Quantifying the implicit climate subsidy

Abstract

Fossil fuel companies sell the products that cause the vast majority of anthropogenic climate change. These companies don’t pay for the economic damage these products cause to society. The IMF calculated that in 2011 this implicit subsidy amounted to about $800 billion globally. This implicit subsidy represents a risk to individual companies because as society seeks to reduce or recover the economic costs fossil fuels create, company profits could be lost and assets stranded by the resulting shift to low carbon energy. As a result attempts are being made to identify companies most at risk. However, no company‐level model exists to compare present‐day implicit subsidies and therefore risk level. Here we calculate these subsidies, by company, for the years 2008 to 2012. For all companies the implicit subsidy exceeded their post‐tax profit (averaged over five years). For all pure coal companies, the implicit subsidy exceeded total revenues. There is substantial variation between companies within the same fuel type.
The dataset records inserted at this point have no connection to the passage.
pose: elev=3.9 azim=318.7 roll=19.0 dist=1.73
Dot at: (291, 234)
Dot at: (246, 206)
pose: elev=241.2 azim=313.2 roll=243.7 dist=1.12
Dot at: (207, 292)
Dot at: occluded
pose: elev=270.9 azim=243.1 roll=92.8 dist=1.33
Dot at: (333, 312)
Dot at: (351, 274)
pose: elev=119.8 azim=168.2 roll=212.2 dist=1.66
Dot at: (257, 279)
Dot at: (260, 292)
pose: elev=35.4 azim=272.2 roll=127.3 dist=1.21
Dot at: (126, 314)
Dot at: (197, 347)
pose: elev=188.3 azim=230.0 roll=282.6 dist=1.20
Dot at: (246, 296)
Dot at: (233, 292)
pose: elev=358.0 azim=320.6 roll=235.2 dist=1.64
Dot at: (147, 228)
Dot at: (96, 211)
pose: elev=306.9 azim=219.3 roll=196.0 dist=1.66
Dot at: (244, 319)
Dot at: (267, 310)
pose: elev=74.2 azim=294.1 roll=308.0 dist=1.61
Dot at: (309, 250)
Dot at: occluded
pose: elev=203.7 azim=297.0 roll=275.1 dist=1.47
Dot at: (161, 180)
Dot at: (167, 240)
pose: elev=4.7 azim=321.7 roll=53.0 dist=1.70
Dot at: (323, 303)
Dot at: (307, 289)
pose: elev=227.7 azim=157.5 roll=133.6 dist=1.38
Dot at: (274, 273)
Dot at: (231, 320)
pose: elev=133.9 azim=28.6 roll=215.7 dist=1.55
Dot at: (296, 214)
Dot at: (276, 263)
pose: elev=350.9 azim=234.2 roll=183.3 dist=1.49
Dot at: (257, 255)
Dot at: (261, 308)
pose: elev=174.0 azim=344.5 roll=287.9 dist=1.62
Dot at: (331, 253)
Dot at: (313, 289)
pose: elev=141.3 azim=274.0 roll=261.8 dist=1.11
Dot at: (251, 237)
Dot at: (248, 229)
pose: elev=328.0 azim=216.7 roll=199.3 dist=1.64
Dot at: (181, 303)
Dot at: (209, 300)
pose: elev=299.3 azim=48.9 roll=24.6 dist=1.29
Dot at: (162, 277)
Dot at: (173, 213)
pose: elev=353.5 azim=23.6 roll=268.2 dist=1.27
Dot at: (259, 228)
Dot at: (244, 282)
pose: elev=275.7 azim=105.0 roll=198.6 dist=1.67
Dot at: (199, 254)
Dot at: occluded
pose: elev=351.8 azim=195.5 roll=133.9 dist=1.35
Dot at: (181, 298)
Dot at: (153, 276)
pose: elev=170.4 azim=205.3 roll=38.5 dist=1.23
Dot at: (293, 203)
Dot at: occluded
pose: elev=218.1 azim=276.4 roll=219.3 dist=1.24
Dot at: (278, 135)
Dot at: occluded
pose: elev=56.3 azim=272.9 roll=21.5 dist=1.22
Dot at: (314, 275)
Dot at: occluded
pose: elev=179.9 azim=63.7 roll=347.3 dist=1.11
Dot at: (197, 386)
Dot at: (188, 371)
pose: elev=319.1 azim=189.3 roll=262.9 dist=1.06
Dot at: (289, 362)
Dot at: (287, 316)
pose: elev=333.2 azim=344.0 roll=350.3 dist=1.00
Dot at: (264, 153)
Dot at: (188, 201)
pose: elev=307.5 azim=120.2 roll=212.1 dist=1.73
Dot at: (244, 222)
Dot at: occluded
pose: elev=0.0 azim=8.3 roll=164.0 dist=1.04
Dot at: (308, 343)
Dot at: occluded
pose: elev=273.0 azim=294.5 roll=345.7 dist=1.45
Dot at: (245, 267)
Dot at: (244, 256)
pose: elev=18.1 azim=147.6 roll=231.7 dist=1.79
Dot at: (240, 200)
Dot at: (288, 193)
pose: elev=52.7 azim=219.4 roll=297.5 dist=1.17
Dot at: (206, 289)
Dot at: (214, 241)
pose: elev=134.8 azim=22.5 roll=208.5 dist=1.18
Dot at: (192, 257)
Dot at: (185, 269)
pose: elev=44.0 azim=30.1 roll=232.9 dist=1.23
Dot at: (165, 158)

We anticipate that these results will be a useful starting point for investors seeking to manage their exposure to climate change risk, and for policymakers interested in fossil fuel companies’ net contribution to society. 


Citation

Hope, C., Gilding, P., and Alvarez, J. (2015), 'Quantifying the implicit climate subsidy received by leading fossil fuel companies', Cambridge Judge Business School, Working Paper No. 02/2015

The authors

Chris Hope, Cambridge Judge Business School


Paul Gilding, Fellow, Cambridge Institute for Sustainability Leadership

Cambridge Judge Business School Working Papers

These papers are produced by Cambridge Judge Business School, University of Cambridge. Working papers are circulated for discussion purposes only. Their contents should be considered preliminary and are not to be quoted without the authors' permission.